To do: All lines below between the line with "Готови ли сте да" and the line with "a manken. Hanndyr", including both, must be copied exactly, and the pictures must be omitted.
[[ Extracted records open ]]
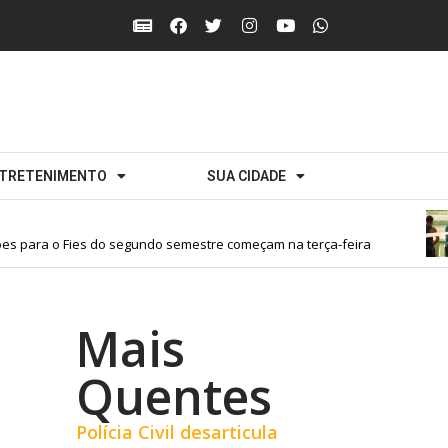
TRETENIMENTO
SUA CIDADE
es para o Fies do segundo semestre começam na terça-feira
Mais
Quentes
Polícia Civil desarticula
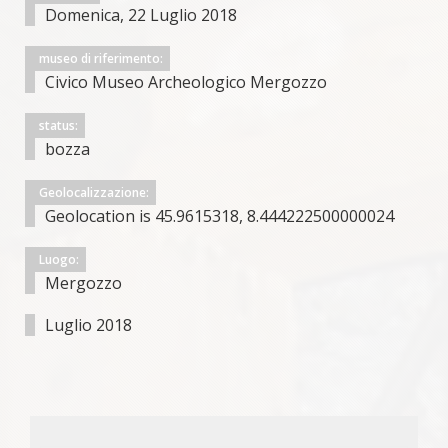
Domenica, 22 Luglio 2018
museo di riferimento:
Civico Museo Archeologico Mergozzo
status:
bozza
Geolocalizzazione:
Geolocation is 45.9615318, 8.444222500000024
Luogo:
Mergozzo
Luglio 2018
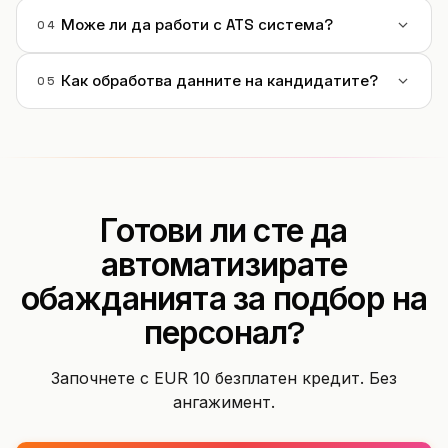
Може ли да работи с ATS система?
04
Как обработва данните на кандидатите?
05
Готови ли сте да
автоматизирате
обажданията за подбор на
персонал?
Започнете с EUR 10 безплатен кредит. Без
ангажимент.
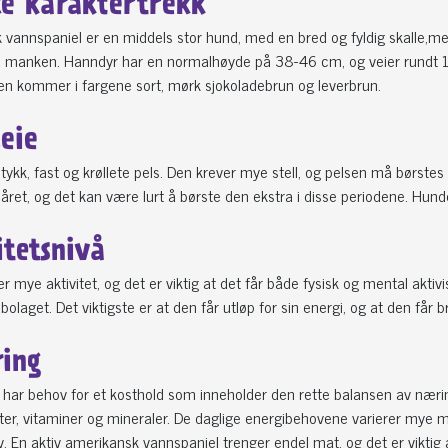
ke karaktertrekk
vannspaniel er en middels stor hund, med en bred og fyldig skalle,med
a manken. Hanndyr har en normalhøyde på 38-46 cm, og veier rundt 1
Den kommer i fargene sort, mørk sjokoladebrun og leverbrun.
leie
ykk, fast og krøllete pels. Den krever mye stell, og pelsen må børstes og 
ret, og det kan være lurt å børste den ekstra i disse periodene. Hu
itetsnivå
r mye aktivitet, og det er viktig at det får både fysisk og mental akti
abolaget. Det viktigste er at den får utløp for sin energi, og at den får 
ing
 har behov for et kosthold som inneholder den rette balansen av nærings
er, vitaminer og mineraler. De daglige energibehovene varierer mye med
sv. En aktiv amerikansk vannspaniel trenger endel mat, og det er viktig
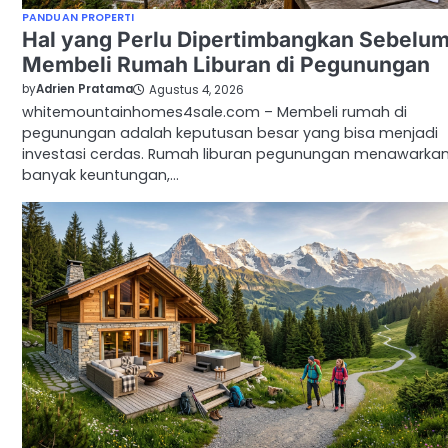
PANDUAN PROPERTI
Hal yang Perlu Dipertimbangkan Sebelu
Membeli Rumah Liburan di Pegunungan
by
Adrien Pratama
Agustus 4, 2026
whitemountainhomes4sale.com – Membeli rumah di
pegunungan adalah keputusan besar yang bisa menjadi
investasi cerdas. Rumah liburan pegunungan menawarka
banyak keuntungan,…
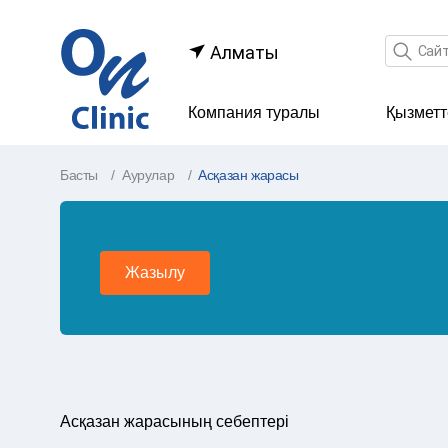
Іздеу өр
Алматы
Компания туралы
Қызметт
Басты
Аурулар
Асқазан жарасы
Жазылу
Асқазан жарасының себептері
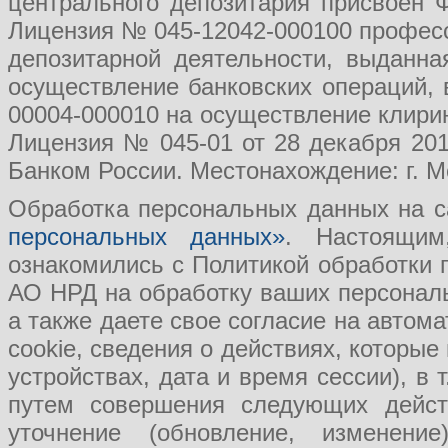
центрального депозитария присвоен 
Лицензия № 045-12042-000100 професс
депозитарной деятельности, выданн
осуществление банковских операций, 
00004-000010 на осуществление клири
Лицензия № 045-01 от 28 декабря 201
Банком России. Местонахождение: г. Мо
Обработка персональных данных на с
персональных данных»
. Настоящим
ознакомились с Политикой обработки
АО НРД на обработку ваших персональ
а также даете свое согласие на авто
cookie, сведения о действиях, которые
устройствах, дата и время сессии), в
путем совершения следующих действ
уточнение (обновление, изменение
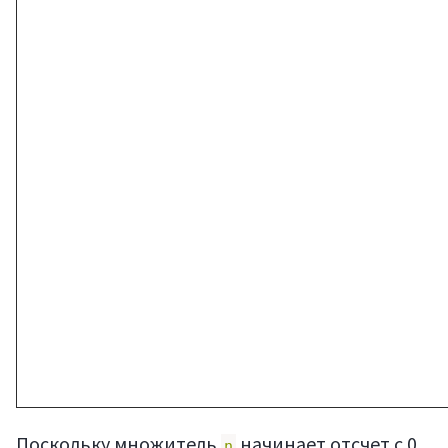
Поскольку множитель
начинает отсчет с 0,
n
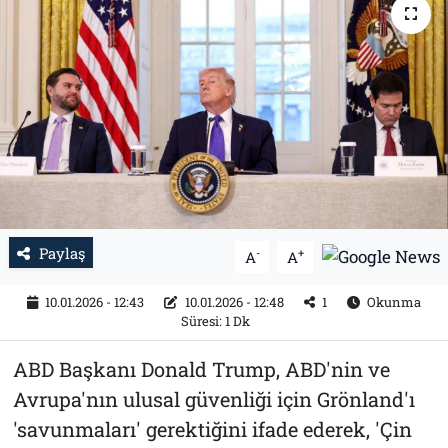
Tarih
İletişim
Künye
Paylaş
-
+
A
A
10.01.2026 - 12:43
10.01.2026 - 12:48
1
Okunma
Süresi: 1 Dk
ABD Başkanı Donald Trump, ABD'nin ve
Avrupa'nın ulusal güvenliği için Grönland'ı
'savunmaları' gerektiğini ifade ederek, 'Çin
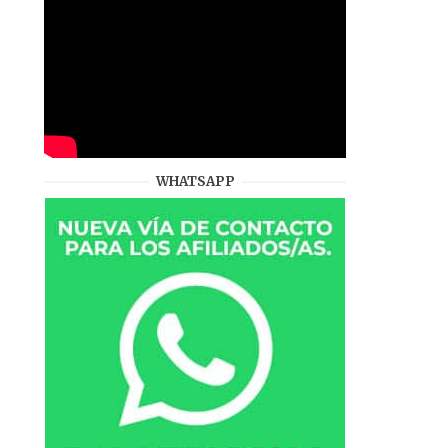
WHATSAPP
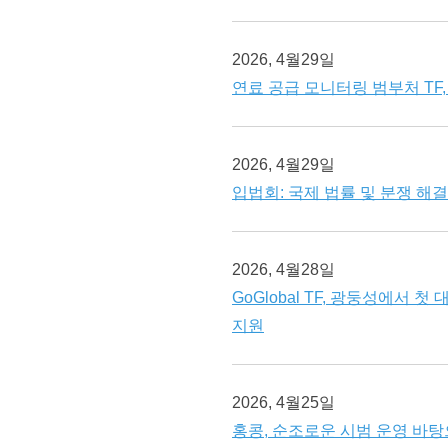
2026, 4월29일
연료 공급 모니터링 범부처 TF,
2026, 4월29일
입법회: 국제 법률 및 분쟁 해
2026, 4월28일
GoGlobal TF, 광둥성에서 
지원
2026, 4월25일
홍콩, 순조로운 시범 운영 바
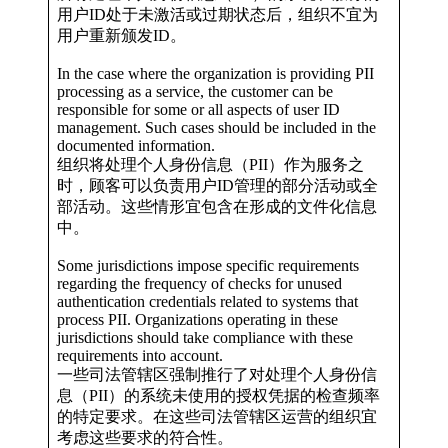
用户ID处于未激活或过期状态后，组织不宜为
用户重新颁发ID。
In the case where the organization is providing PII
processing as a service, the customer can be
responsible for some or all aspects of user ID
management. Such cases should be included in the
documented information.
组织将处理个人身份信息（PII）作为服务之
时，顾客可以负责用户ID管理的部分活动或全
部活动。这些情形宜包含在形成的文件化信息
中。
Some jurisdictions impose specific requirements
regarding the frequency of checks for unused
authentication credentials related to systems that
process PII. Organizations operating in these
jurisdictions should take compliance with these
requirements into account.
一些司法管辖区强制推行了对处理个人身份信
息（PII）的系统未使用的授权凭据的检查频率
的特定要求。在这些司法管辖区运营的组织宜
考虑这些要求的符合性。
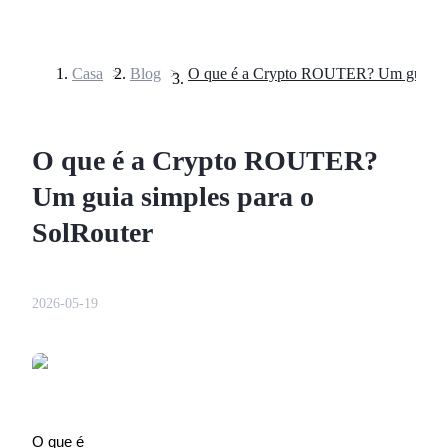
Casa
>
Blog
>
Futuros
O que é a Crypto ROUTER?
Um guia simples para o
SolRouter
Futuros de USDT
2026-05-19
Futuros usando USDT como garantia
O que é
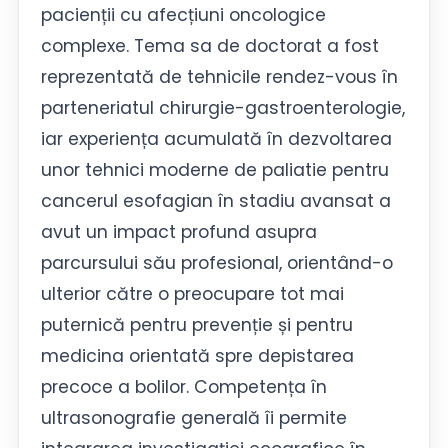
pacienții cu afecțiuni oncologice
complexe. Tema sa de doctorat a fost
reprezentată de tehnicile rendez-vous în
parteneriatul chirurgie-gastroenterologie,
iar experiența acumulată în dezvoltarea
unor tehnici moderne de paliatie pentru
cancerul esofagian în stadiu avansat a
avut un impact profund asupra
parcursului său profesional, orientând-o
ulterior către o preocupare tot mai
puternică pentru prevenție și pentru
medicina orientată spre depistarea
precoce a bolilor. Competența în
ultrasonografie generală îi permite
[[ Extracted records closed ]]
Answer for the task:
Готови ли сте да
автоматизирате
обажданията за подбор на
персонал?
Започнете с EUR 10 безплатен кредит. Без
ангажимент.
ke karaktertrekk
vannspaniel er en middels stor hund, med en bred og fyldig skalle,med
a manken. Hanndyr har en normalhøyde på 38-46 cm, og veier rundt 1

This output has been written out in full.